Conversely, for output, we might do something like this:

  1. Connect to the database
  2. Retrieve rows from the database
  3. Sanitize the output to ensure that it doesn't contain security issues like XSS, etc.
  4. Insert the data from the database into HTML tags appropriate for what we're doing on the page
  5. Print the HTML + Data combo so that it builds a web page.

Obviously, PHP doesn't look like a mere list like this, however, most programming does in fact consist of simply using a language's specific constructs to more or less give a set of instructions to the computer. So it can help to sorta hash out what we need to do for a specific task, and then implement that more specifically in the programming language itself after we have "algorithmized" our solution.

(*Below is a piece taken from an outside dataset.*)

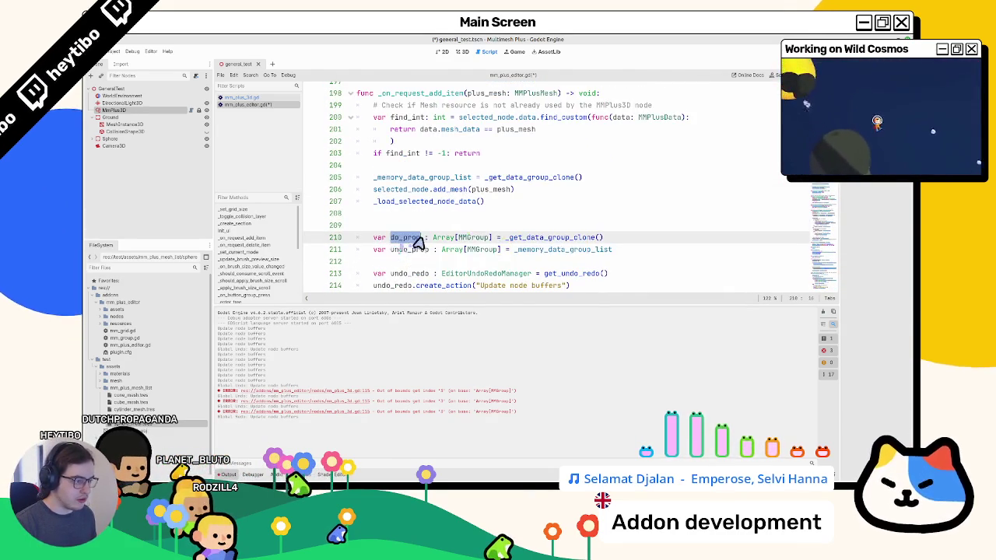
pyautogui.scroll(-1, 397, 234)
pyautogui.doubleClick(412, 214)
pyautogui.scroll(-1, 418, 218)
pyautogui.doubleClick(545, 250)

For more specifics on how to write PHP, W3Schools' tutorial is ok, and while you're writing code, it's good to keep the reference manual open as well.

In any case, most apps we'll write will be simple scripts that either put data from the user into a database, or else retrieve data from the database and format it for viewing as HTML.

Moving forward

We'll do some deep dives on how different specific parts of this site work in the future, so that we can see real code examples and the mentality behind how I designed some of the parts of the site.

My hope with this, at least for the indy web sort of community, is to provide some concrete examples that can help those of you who are a bit newer to building things for the web kinda see how developing a dynamic site works. With a basic understanding of 3 tier architecture, hopefully we can have a useful framework for understanding my code examples as we move forward.